ELENCO DEI COMPITI:
A – Elenca le misure che, secondo il testo sui fondi pubblici alla Chiesa, il premier Monti può adottare subito.
B – Per favore, riproduci senza modifiche il passo del testo sui fondi pubblici alla Chiesa compreso tra "Contemporaneamente si è" e "possono essere risparmiati.", estremi inclusi.

ESTRATTO DA LEGGERE:
######
Per non parlare dei milioni di euro elargiti ogni anno attraverso la famigerata “Legge mancia”. Invitando a uno stile di vita più sobrio per la festa di Sant’Ambrogio in Milano, il cardinale Scola afferma che con gli anni si è stravolto il concetto di “diritti”. In un clima di benessere e “senza fare i conti con le risorse veramente disponibili si sono avanzate pretese eccessive in termini di diritti nei confronti dello Stato”. Verissimo. C’è da aggiungere che anche la Chiesa ha partecipato alla gara. Non è bastato che gli insegnanti di Religione venissero stipendiati dallo Stato, si è preteso che da personale extra-ruolo venissero anche statalizzati.

Contemporaneamente si è iniziato a mungere le casse statali per finanziare le scuole cattoliche. Altrove in Europa lo fanno, ma non c’è l’ 8 per mille. È l’ingordigia nel ricorso ai fondi statali che spaventa.
Quanto al Vaticano, i Trattati lateranensi garantiscono ad esempio un adeguato fornimento d’acqua al territorio papale. Non è prepotenza il rifiuto di contribuire allo smaltimento delle acque sporche? Costa all’Italia 4 milioni di euro l’anno. Cifra su cifra ci sono centinaia di milioni che possono essere risparmiati.
Il premier Monti può fare tre cose subito. Decretare che, come accade in Germania e altri Paesi, i finanziamenti statali vanno solo a enti che pubblicano il bilancio integrale di patrimoni e redditi: così gli italiani e lo Stato conosceranno il patrimonio delle diocesi. Limitare l’esenzione dell’Ici esclusivamente agli edifici di culto. Attivare la commissione paritetica prevista dall’art. 49 della legge istitutiva dell’ 8 per mille per rivedere la somma del gettito. Sarebbe molto europeo.
######
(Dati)
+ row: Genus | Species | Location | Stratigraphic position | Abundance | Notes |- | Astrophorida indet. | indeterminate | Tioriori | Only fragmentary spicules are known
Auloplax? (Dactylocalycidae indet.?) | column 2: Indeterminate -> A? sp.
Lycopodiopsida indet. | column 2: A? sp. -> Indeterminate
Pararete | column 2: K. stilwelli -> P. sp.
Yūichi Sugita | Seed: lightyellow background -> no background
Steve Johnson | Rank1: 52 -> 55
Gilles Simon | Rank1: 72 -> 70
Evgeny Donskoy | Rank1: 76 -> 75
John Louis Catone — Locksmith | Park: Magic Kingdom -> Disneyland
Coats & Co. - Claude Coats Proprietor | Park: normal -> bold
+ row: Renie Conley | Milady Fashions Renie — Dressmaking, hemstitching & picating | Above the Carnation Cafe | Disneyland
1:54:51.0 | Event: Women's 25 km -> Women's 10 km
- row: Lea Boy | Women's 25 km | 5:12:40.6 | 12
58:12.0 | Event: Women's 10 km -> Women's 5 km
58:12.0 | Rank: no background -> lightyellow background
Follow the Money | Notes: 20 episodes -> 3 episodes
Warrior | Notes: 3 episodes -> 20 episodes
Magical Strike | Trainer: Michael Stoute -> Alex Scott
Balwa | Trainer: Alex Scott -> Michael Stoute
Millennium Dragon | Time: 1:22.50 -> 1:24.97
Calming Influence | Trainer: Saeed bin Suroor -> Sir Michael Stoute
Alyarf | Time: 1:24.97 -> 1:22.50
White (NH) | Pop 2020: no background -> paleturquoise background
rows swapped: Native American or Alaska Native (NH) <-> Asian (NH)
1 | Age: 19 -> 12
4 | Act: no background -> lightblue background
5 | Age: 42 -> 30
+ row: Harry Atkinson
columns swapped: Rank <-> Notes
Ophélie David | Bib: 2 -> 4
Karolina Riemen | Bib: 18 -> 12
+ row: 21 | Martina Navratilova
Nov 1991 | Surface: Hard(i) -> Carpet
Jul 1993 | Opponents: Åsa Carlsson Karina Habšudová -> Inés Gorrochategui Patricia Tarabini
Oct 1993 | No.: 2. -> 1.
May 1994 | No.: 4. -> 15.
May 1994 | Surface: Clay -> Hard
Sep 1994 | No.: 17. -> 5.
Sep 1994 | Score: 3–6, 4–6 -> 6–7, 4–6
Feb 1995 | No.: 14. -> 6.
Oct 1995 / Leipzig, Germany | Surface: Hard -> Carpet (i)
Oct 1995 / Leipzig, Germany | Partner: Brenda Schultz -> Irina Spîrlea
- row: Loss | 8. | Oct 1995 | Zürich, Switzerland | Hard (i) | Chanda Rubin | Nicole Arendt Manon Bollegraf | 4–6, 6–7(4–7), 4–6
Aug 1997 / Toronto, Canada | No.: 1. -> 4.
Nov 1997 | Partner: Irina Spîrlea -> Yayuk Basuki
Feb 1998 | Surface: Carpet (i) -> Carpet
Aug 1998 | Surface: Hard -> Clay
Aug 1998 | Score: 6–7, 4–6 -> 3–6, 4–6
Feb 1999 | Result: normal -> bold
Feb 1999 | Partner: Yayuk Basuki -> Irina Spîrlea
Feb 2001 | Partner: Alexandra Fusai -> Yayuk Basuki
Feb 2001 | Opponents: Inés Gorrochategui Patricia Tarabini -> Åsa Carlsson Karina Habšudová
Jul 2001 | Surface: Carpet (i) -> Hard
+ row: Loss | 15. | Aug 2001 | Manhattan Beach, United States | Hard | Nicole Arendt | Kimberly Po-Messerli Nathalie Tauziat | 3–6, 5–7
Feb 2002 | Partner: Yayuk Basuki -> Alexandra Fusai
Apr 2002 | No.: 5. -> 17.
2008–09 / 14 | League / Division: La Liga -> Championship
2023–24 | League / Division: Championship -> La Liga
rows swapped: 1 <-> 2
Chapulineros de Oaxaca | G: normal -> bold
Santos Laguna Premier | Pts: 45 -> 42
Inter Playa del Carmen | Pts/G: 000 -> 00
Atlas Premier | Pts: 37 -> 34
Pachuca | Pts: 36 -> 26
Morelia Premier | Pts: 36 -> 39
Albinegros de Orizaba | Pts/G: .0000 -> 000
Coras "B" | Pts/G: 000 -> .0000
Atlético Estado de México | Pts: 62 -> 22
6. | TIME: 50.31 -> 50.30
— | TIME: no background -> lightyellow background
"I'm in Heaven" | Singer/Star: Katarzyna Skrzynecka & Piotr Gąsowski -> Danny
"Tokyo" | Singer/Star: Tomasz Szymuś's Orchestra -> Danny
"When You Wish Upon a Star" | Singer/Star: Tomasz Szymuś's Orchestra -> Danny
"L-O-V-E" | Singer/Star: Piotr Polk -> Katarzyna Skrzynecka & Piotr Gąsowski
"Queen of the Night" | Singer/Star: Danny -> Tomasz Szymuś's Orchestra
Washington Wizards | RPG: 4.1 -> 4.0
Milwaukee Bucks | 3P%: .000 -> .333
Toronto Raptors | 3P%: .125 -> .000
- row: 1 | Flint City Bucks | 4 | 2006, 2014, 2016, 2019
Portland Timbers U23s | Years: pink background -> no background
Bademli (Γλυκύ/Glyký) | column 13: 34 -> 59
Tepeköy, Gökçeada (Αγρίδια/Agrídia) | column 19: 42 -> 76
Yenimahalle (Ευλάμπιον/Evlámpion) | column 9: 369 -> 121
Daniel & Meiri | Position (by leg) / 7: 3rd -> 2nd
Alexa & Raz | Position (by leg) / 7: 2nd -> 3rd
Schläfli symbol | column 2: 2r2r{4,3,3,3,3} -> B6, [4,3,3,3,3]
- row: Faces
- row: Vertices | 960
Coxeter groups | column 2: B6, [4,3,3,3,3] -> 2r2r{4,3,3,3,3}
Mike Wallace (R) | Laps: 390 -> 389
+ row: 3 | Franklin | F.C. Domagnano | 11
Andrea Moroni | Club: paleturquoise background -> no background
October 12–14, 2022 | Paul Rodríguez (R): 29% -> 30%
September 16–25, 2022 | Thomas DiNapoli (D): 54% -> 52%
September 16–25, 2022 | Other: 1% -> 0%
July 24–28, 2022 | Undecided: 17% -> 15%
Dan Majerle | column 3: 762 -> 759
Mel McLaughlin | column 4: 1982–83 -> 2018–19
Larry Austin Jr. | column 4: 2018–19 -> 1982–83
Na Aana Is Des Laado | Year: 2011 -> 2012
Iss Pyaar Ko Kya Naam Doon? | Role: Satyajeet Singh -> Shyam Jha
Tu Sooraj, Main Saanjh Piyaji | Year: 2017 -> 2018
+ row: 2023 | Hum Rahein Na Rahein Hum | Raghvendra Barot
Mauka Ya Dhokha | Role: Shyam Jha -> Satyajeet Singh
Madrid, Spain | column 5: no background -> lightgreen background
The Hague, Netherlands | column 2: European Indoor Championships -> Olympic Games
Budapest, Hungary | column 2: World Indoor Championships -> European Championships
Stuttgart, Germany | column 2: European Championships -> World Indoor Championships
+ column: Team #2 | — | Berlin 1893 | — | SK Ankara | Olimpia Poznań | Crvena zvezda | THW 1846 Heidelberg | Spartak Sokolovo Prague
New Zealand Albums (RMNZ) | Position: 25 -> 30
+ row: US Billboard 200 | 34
######
RISULTATI PER COMPITO:
A –
- Decretare che i finanziamenti statali vadano solo a enti che pubblicano il bilancio integrale di patrimoni e redditi.
- Limitare l'esenzione dell'Ici esclusivamente agli edifici di culto.
- Attivare la commissione paritetica prevista dall'art. 49 della legge istitutiva dell'8 per mille per rivedere la somma del gettito.

B –
Contemporaneamente si è iniziato a mungere le casse statali per finanziare le scuole cattoliche. Altrove in Europa lo fanno, ma non c’è l’ 8 per mille. È l’ingordigia nel ricorso ai fondi statali che spaventa.
Quanto al Vaticano, i Trattati lateranensi garantiscono ad esempio un adeguato fornimento d’acqua al territorio papale. Non è prepotenza il rifiuto di contribuire allo smaltimento delle acque sporche? Costa all’Italia 4 milioni di euro l’anno. Cifra su cifra ci sono centinaia di milioni che possono essere risparmiati.